# Wasser Controller



## MoparMuscl (Jul 2, 2009)

I've been wanting to build a Wasser-Controller for over 1.5 years. I had purchased about 1/2 of the parts over a year ago. I finally decided I was tired of messing with a slew of different timers, so I got of my butt and finished the project. This allows me to run 6 different, and completely separate, timers as well as have manual on with the switch. Three outlets are only controlled by the switch. Just figured that I'd share.

Here is the final result:


----------



## JG06 (Nov 5, 2006)

Details, man details. This is a DIY forum; we need details! How'd you do it?


----------



## reybie (Jul 18, 2007)

Looks slick and like it belongs in a server rack instead of inside a fishtank stand


----------



## MoparMuscl (Jul 2, 2009)

I got the idea off of the planted tank forum. I used a rack mounted power supply, some 24 vac relays and a irrigation timer.
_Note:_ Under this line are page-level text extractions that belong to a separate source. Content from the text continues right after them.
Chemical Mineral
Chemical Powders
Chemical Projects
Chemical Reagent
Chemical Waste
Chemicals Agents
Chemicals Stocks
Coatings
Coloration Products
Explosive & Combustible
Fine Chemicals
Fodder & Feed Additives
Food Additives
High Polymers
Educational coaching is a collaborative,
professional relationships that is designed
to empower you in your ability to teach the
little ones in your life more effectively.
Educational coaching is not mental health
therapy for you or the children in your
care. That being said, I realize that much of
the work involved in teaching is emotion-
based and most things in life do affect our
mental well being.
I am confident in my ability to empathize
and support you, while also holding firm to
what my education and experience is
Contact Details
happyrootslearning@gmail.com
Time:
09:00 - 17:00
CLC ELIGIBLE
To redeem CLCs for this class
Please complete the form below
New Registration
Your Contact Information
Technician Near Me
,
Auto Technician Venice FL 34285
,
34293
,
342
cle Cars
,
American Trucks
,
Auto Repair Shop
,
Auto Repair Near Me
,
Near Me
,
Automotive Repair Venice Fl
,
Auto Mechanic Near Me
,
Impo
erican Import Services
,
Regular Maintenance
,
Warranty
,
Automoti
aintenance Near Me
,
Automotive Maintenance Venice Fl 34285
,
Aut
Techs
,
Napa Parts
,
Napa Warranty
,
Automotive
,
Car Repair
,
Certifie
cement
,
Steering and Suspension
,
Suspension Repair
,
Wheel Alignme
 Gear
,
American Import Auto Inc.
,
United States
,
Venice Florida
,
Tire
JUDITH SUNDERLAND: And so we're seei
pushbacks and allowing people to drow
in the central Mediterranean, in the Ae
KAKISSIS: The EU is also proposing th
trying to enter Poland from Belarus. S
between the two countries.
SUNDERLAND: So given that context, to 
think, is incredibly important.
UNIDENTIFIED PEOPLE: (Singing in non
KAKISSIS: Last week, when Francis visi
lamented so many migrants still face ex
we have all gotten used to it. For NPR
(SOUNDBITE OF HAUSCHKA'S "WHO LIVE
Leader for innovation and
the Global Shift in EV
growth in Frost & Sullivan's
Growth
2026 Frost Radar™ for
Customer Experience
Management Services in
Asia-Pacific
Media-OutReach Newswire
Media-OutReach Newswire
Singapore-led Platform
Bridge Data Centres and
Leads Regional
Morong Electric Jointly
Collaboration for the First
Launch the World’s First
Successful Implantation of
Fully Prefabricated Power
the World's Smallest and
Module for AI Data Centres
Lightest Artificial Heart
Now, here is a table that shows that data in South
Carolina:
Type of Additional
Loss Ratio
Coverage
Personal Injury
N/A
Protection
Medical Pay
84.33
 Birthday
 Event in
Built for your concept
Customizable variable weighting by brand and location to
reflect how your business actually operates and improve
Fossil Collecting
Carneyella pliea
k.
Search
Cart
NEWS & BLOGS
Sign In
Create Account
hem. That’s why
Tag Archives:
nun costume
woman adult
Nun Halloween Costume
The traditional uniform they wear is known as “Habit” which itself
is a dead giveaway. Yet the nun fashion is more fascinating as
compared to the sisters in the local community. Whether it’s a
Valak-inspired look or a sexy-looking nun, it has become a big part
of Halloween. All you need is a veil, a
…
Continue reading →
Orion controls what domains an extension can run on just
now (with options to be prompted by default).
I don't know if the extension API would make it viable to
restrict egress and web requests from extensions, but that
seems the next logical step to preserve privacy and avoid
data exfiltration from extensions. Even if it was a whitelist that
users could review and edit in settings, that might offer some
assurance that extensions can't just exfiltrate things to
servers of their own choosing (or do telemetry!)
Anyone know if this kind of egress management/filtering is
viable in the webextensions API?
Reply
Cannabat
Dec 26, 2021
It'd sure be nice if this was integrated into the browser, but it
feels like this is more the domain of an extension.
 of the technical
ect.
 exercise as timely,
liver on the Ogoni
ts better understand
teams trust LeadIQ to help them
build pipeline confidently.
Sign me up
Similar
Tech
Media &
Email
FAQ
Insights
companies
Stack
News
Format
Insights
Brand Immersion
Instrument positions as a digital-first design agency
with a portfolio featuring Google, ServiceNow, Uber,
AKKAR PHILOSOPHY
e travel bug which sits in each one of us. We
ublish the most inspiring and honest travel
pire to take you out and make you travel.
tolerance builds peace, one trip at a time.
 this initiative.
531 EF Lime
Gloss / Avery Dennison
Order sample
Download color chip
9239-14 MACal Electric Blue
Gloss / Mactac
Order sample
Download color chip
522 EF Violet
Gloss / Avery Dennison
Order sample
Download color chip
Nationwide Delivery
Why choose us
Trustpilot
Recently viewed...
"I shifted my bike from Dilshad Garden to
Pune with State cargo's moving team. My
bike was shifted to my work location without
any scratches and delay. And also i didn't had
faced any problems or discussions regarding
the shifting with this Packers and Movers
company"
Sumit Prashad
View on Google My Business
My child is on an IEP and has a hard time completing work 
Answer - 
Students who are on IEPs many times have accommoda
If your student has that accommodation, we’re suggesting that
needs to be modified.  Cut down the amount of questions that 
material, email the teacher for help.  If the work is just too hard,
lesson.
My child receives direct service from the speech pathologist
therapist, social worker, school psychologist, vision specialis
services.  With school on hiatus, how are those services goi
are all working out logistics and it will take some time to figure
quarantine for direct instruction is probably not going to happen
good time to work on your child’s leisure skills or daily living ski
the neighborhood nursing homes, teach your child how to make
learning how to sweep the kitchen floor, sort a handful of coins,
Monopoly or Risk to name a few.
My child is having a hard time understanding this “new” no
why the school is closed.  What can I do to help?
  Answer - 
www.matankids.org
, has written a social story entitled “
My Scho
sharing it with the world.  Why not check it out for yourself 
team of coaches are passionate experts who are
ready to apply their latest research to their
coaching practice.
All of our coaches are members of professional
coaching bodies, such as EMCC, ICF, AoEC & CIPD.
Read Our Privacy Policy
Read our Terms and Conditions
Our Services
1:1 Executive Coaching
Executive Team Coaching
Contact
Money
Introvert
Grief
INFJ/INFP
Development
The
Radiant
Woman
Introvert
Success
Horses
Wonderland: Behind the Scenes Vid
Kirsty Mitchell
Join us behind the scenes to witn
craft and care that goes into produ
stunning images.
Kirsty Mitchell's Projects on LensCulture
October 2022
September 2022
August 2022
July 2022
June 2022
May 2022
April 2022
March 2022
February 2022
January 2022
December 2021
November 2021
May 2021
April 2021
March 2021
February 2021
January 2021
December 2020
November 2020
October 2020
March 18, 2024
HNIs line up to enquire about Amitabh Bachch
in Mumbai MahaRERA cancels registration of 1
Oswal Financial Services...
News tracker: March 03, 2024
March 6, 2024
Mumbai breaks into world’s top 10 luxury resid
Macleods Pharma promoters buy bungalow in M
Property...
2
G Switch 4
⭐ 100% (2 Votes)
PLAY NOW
http://www.amazon.com/Technical-Pro-PS-B9-Mount-Supply/dp/B0029L7KRY

http://www.drillspot.com/products/425790/Dayton_1EHC8_Relay

http://www.sprinklerwarehouse.com/DIG-Drip-Irrigation-AC-Controller-p/5006-ip.htm

The irrigation time outputs 24VAC to the relays which I have wired into the power supply. The switches still work and allow me to manually over ride the controller and turn something on. I was partially wrong about fully controlling 6 timers. I can control 6, but only two can be on at once.


----------